Walter Veit: Equating our treatment of animals with the Holocaust has often been heavily criticized. What would you respond to these arguments and perhaps more generally those that deny any moral status to animals?
Stevan Harnad: I have likened the Eternal Treblinka we inflict on animals to the Holocaust too. The Holocaust is Humanity’s Greatest Crime Against Humanity. But the Eternal Treblinka we inflict on animals is Humanity’s Greatest Crime. The difference is obvious: Jews were slaughtered because they were Jews; animals are slaughtered for the taste. For the victims, it makes no difference.
Slaughtering humans is illegal; most humans would never do it, and most are against it. Slaughtering animals is legal, and most humans support and sustain it. The only basis for moral status is sentience (the capacity to feel). It is morally unjustifiable to cause harm except in the case of conflict of vital (life or death) necessity for survival. The horrors that humans inflict on animals today are not inflicted out of life or death necessity. Their motivation is not Darwinian but hedonic.
Walter Veit: To what extent is research in animal sentience built on the motivation to debunk the claim that animals lack mental lives like ours—and thus should be included in rather than excluded from our moral communities?
Stevan Harnad: Sentience can never be “proved,” even in humans, because of the “other minds problem.” Some of the research on sentience is to provide evidence that animals are sentient, i.e., that they can feel. But most scientists already know, from the evidence, that all vertebrates and probably all invertebrates can feel. The research on sentience is about what they can feel and do.
Whether organisms can feel only becomes a genuine scientific question in simple organisms that lack any nervous system, such as microbes and plants.
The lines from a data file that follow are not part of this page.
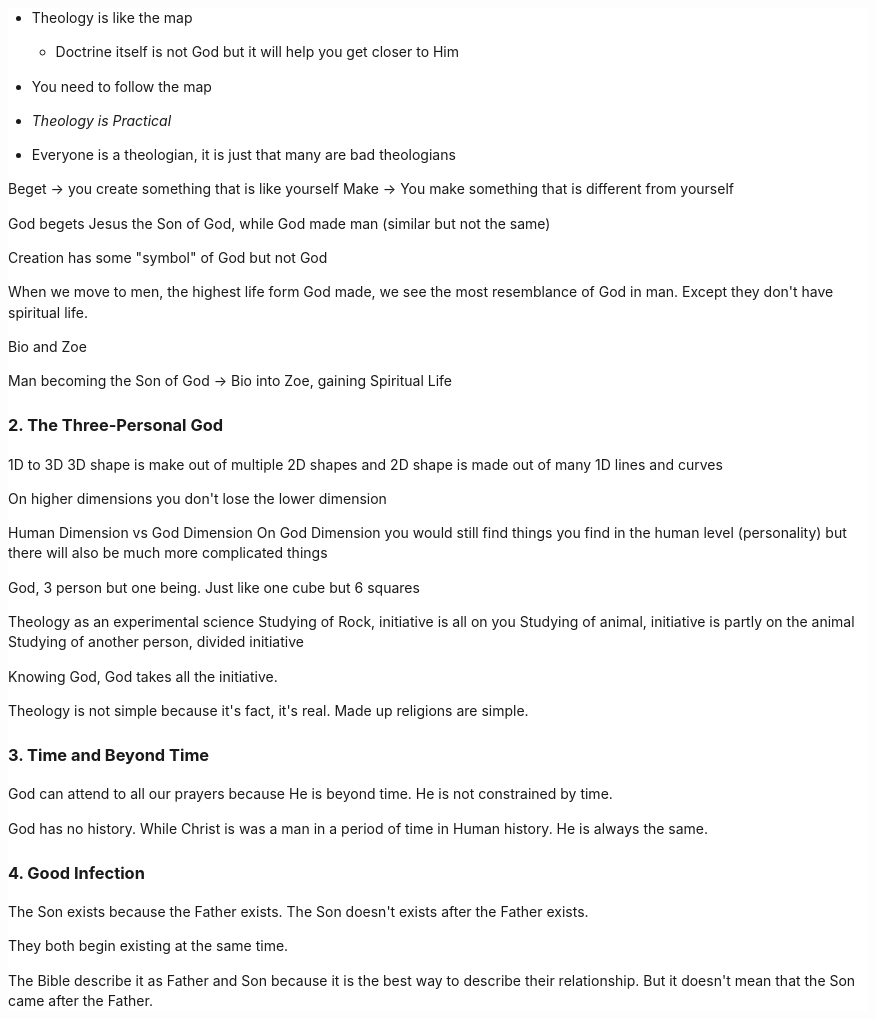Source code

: - Theology is like the map
    - Doctrine itself is not God but it will help you get closer to Him
- You need to follow the map
- *Theology is Practical*

- Everyone is a theologian, it is just that many are bad theologians

Beget -> you create something that is like yourself
Make -> You make something that is different from yourself

God begets Jesus the Son of God, while God made man (similar but not the same)

Creation has some "symbol" of God but not God

When we move to men, the highest life form God made, we see the most resemblance of God in man. Except they don't have spiritual life.

Bio and Zoe

Man becoming the Son of God -> Bio into Zoe, gaining Spiritual Life

### 2. The Three-Personal God

1D to 3D
3D shape is make out of multiple 2D shapes
and 2D shape is made out of many 1D lines and curves

On higher dimensions you don't lose the lower dimension

Human Dimension vs God Dimension
On God Dimension you would still find things you find in the human level (personality) but there will also be much more complicated things

God, 3 person but one being. Just like one cube but 6 squares

Theology as an experimental science
Studying of Rock, initiative is all on you
Studying of animal, initiative is partly on the animal
Studying of another person, divided initiative

Knowing God, God takes all the initiative.

Theology is not simple because it's fact, it's real. Made up religions are simple.

### 3. Time and Beyond Time

God can attend to all our prayers because He is beyond time. He is not constrained by time.

God has no history. While Christ is was a man in a period of time in Human history. He is always the same.

### 4. Good Infection
The Son exists because the Father exists. The Son doesn't exists after the Father exists.

They both begin existing at the same time.

The Bible describe it as Father and Son because it is the best way to describe their relationship. But it doesn't mean that the Son came after the Father.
Walter Veit: Let's say you could freely design animal protection laws for 2040. What would your ideal scenario look like?
Stevan Harnad: It should be illegal to breed, own, use, or harm nonhuman animals except in cases of vital (life or death) necessity for survival. Further encroachment on the territory of wildlife should be illegal except in cases of vital (life or death) necessity for survival.
It would be unrealistic not to mention that laws are also needed to “flatten” and reduce the curve of human reproduction.
Walter Veit: I am unfamiliar with the debate on companion animals. Don't you think that at least some human-bred species greatly enjoy their lives with humans (I am here primarily thinking of dogs and cats)?
Stevan Harnad: Yes, some human-bred animals can lead happy lives under domestication. But most do not: The collateral damage of animal breeding (abuse, neglect, homelessness) is enormous.
The only justification for humans continuing to inflict this on present and future generations of animals is again hedonic, not moral.
Walter Veit: What do you think of the wild-animal suffering thesis? If it turns out that the "natural life" for most or many species is a "living hell"—would we have any obligations to interfere with these species?
Stevan Harnad: Darwinian evolution is amoral. “It” generated both sentience and suffering. (Pleasure (hedonics) is morally trivial.)
Evolution is not a moral agent. Humans are.
We are morally responsible for causing suffering as well as for failing to prevent suffering (except in case of vital [life or death] necessity for survival). We have already tampered (inadvertently as well as deliberately) with ecology, with disastrous results. It is even unclear whether we can now simply step back and stop tampering.
But the fact is that we have no idea how to intercede ecologically to minimize suffering.
And global utilitarian calculations about minimizing suffering are not only extremely speculative but so mechanical as to be almost amoral (“deer culls,” etc.).
Our primary moral obligation is to stop breeding and using animals and to stop encroaching on the little that is left of the wild.